Le garde des Sceaux François Bayrou a annoncé jeudi vouloir « restaurer la confiance des citoyens dans l’action publique » à l’aide de deux lois et, « dans quelques semaines », d’une révision de la Constitution.

Pour ce premier grand chantier législatif du quinquennat Macron, l’exécutif prévoit des réformes institutionnelles lourdes: la Cour de justice de la République -juridiction d’exception des ministres- sera supprimée, les anciens présidents de la République ne pourront plus être membres du Conseil constitutionnel, et enfin, les élus ne pourront plus exercer plus de trois mandats identiques et successifs au niveau national comme local, sauf pour les petites communes.

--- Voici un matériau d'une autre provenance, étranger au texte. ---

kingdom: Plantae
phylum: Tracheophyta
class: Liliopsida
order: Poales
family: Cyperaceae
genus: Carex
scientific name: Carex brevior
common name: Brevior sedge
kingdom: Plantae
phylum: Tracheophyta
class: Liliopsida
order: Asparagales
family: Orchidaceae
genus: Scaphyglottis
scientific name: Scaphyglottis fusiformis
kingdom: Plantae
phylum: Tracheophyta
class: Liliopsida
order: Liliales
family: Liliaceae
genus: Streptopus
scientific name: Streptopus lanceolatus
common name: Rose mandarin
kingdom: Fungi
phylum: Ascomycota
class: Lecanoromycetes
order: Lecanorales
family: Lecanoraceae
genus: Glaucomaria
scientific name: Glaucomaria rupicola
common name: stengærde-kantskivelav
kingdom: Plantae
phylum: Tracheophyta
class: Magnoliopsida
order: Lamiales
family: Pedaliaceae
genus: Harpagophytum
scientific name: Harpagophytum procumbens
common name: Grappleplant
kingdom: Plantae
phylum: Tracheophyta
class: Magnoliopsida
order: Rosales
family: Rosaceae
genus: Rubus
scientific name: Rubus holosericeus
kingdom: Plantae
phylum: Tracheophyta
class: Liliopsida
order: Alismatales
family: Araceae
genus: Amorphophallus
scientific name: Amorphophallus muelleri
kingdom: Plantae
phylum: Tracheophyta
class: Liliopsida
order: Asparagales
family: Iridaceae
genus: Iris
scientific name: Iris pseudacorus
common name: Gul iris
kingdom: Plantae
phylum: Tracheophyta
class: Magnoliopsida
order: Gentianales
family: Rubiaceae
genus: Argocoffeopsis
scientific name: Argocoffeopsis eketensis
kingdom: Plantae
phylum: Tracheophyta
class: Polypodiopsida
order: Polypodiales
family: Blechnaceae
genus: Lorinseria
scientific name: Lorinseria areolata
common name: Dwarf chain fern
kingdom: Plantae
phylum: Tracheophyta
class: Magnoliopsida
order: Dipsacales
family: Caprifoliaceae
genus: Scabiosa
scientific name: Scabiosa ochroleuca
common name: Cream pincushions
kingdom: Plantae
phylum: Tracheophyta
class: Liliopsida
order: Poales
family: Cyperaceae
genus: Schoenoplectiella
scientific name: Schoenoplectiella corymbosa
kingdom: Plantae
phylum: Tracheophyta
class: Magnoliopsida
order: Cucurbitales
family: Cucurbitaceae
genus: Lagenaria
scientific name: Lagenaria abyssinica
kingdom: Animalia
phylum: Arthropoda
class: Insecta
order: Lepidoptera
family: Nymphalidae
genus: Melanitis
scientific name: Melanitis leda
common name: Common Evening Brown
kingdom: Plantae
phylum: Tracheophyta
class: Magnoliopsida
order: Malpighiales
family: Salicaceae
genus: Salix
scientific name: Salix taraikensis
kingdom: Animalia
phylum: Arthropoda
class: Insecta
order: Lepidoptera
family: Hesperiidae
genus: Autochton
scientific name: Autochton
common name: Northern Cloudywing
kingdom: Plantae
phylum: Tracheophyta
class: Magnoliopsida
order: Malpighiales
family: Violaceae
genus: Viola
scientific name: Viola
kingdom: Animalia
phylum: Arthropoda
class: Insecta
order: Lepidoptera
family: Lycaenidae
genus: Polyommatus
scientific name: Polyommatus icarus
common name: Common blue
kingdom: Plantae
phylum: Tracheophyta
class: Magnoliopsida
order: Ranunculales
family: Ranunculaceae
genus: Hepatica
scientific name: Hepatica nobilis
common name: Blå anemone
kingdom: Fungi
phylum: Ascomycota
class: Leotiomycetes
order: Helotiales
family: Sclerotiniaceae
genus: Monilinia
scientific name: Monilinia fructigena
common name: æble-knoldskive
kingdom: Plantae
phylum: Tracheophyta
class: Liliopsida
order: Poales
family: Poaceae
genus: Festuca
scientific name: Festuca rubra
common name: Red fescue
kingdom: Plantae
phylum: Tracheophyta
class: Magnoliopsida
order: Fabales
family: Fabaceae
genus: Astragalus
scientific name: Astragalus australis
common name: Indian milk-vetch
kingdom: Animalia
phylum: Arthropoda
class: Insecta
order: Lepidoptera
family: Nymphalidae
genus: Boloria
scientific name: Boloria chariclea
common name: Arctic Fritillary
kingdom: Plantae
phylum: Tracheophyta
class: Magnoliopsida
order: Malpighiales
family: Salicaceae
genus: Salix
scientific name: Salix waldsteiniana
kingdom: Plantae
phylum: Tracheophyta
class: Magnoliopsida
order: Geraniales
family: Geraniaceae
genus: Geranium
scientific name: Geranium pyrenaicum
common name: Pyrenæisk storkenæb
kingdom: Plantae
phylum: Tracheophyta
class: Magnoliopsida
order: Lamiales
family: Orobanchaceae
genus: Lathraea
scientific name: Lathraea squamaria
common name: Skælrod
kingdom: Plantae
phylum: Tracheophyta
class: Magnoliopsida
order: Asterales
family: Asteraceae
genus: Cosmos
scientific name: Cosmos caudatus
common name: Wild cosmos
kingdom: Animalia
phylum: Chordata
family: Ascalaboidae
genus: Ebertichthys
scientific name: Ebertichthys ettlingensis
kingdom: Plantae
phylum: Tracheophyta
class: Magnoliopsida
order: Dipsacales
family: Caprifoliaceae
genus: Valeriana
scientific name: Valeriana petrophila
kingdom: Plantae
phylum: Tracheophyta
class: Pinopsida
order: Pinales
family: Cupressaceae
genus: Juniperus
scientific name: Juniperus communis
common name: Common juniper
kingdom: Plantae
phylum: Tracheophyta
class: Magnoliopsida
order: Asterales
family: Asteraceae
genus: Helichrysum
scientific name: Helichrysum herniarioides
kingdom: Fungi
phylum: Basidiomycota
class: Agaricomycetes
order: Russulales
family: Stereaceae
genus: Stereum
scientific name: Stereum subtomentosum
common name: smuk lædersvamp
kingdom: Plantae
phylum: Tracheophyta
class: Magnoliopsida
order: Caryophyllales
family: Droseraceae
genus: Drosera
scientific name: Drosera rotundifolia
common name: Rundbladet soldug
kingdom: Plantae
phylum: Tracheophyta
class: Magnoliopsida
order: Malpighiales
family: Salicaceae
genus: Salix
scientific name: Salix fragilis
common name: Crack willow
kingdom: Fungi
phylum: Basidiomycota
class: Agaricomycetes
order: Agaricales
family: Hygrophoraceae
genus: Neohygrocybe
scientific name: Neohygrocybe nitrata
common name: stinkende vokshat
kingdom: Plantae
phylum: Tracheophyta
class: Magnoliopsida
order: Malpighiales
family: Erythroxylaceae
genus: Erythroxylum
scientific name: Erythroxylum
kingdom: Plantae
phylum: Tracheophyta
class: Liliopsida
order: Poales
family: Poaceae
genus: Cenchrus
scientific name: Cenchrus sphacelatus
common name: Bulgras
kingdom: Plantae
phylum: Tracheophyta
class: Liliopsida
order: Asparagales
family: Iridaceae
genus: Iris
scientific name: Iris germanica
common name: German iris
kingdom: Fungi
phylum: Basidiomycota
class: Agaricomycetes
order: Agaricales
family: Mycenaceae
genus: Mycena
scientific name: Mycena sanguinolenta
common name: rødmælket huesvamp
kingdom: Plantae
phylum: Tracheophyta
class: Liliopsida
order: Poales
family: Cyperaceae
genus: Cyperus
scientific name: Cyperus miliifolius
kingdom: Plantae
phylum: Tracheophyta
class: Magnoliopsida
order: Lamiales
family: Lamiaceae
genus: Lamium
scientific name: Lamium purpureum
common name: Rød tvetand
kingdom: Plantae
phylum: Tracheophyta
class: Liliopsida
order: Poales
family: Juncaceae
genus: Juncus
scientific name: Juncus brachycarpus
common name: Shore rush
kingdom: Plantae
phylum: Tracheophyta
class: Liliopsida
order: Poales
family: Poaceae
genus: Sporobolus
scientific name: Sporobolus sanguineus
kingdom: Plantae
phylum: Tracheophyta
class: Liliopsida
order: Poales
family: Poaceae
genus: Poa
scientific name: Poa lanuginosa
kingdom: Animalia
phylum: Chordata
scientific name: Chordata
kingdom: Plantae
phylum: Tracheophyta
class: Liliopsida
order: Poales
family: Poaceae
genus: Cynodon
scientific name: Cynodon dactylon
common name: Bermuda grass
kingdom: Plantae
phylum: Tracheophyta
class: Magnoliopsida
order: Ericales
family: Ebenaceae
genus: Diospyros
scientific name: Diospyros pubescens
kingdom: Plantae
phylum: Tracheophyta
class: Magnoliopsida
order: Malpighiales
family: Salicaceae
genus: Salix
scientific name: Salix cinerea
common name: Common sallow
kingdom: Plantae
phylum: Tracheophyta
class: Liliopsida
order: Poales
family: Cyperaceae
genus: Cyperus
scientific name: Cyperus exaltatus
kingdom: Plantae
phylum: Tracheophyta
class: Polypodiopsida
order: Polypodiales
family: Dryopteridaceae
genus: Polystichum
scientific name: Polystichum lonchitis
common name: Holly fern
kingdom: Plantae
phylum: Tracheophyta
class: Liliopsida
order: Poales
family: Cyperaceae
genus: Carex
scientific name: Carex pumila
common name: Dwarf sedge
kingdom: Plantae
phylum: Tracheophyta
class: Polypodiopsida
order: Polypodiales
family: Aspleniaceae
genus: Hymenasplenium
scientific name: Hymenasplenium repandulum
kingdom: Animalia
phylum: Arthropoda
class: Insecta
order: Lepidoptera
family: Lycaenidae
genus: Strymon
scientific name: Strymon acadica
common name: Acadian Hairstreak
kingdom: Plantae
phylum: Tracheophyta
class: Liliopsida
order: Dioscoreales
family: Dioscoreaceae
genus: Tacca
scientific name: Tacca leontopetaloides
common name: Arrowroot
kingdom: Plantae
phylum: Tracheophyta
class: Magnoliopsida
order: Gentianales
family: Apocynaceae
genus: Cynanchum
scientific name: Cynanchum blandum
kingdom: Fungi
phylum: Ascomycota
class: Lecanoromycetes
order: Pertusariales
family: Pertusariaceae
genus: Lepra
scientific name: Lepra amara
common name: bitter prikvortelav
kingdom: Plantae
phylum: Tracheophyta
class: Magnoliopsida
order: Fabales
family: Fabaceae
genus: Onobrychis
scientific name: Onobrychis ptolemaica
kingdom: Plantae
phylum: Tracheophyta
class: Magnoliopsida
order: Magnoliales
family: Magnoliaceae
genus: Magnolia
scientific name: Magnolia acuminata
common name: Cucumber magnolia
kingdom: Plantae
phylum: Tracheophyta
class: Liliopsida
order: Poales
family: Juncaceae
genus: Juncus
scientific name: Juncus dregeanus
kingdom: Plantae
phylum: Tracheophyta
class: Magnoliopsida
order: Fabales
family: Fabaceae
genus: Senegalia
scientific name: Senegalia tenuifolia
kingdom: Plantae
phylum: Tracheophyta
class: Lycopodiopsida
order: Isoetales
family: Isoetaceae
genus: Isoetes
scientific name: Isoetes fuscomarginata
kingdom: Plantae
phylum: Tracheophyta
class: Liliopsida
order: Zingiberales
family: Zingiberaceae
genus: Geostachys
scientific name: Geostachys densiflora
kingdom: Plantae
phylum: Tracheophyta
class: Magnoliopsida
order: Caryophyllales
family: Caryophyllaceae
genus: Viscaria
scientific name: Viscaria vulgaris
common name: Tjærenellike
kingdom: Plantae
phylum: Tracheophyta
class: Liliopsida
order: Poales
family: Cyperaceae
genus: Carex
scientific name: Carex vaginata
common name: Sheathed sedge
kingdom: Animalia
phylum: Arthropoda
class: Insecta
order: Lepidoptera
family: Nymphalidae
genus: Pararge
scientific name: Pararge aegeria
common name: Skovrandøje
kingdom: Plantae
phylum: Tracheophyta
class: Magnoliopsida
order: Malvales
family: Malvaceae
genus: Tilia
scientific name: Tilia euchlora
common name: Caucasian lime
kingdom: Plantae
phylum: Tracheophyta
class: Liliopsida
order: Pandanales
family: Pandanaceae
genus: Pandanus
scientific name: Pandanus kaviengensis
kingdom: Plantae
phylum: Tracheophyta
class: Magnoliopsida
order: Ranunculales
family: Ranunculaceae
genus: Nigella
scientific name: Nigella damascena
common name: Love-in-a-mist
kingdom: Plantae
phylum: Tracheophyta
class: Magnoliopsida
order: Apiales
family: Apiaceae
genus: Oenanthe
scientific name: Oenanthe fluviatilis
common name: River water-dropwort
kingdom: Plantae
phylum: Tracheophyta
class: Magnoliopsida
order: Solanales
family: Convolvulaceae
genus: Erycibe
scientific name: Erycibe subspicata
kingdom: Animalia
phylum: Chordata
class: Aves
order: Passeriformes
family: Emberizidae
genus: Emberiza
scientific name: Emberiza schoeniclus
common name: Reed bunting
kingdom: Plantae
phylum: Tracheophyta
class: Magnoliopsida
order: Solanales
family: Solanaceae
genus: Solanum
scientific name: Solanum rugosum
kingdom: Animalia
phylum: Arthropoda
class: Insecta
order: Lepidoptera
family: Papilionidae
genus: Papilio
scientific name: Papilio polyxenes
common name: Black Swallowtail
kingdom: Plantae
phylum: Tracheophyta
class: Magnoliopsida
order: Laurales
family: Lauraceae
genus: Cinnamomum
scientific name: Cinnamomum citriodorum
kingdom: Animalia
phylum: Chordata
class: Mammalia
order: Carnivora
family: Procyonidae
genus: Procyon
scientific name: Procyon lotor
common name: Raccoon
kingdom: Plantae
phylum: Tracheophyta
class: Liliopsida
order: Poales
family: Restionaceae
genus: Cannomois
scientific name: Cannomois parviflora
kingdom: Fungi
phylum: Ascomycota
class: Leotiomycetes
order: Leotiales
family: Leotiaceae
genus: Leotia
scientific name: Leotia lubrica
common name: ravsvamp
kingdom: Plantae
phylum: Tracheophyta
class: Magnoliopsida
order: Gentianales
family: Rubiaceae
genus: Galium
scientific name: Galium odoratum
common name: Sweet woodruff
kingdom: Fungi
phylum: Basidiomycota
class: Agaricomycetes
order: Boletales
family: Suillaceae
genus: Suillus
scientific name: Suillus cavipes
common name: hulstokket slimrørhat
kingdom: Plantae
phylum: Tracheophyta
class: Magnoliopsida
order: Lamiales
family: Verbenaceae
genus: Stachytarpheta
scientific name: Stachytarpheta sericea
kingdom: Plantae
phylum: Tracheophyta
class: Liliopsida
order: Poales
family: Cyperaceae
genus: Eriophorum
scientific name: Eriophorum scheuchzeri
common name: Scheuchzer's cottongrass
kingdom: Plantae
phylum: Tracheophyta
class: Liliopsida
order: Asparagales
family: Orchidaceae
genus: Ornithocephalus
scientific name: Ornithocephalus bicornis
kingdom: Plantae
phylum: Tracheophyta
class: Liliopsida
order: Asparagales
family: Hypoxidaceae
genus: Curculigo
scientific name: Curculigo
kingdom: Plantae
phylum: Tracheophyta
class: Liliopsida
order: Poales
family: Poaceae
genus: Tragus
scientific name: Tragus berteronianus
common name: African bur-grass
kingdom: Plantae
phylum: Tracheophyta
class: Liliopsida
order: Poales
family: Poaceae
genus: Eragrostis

L’autre grand axe de cette réforme, qui intervient après une campagne présidentielle marquée par le scandale Fillon, et en pleine polémique autour du ministre Richard Ferrand – au sujet duquel François Bayrou a refusé de s’exprimer – concerne les parlementaires. Il leur sera interdit, comme aux ministres d’ailleurs, de recruter des membres de leur famille. Par ailleurs la réserve parlementaire sera supprimée, pour éviter toute « dérive clientéliste », et remplacée par un «fonds d’action pour les territoires et les projets d’intérêt général ».

Par ailleurs, une peine d’inéligibilité de plein droit et jusqu’à dix ans sera créée pour les parlementaires en cas de crimes ou délits « portant atteinte à la probité ».

Enfin, le ministre de la Justice a promis une « refonte » du financement public de la vie politique, passant en particulier par la création d’une « banque de la démocratie » qui pourra prêter de l’argent aux partis pour leurs campagnes électorales, tout en soumettant les comptes des partis à une certification par la Cour des comptes.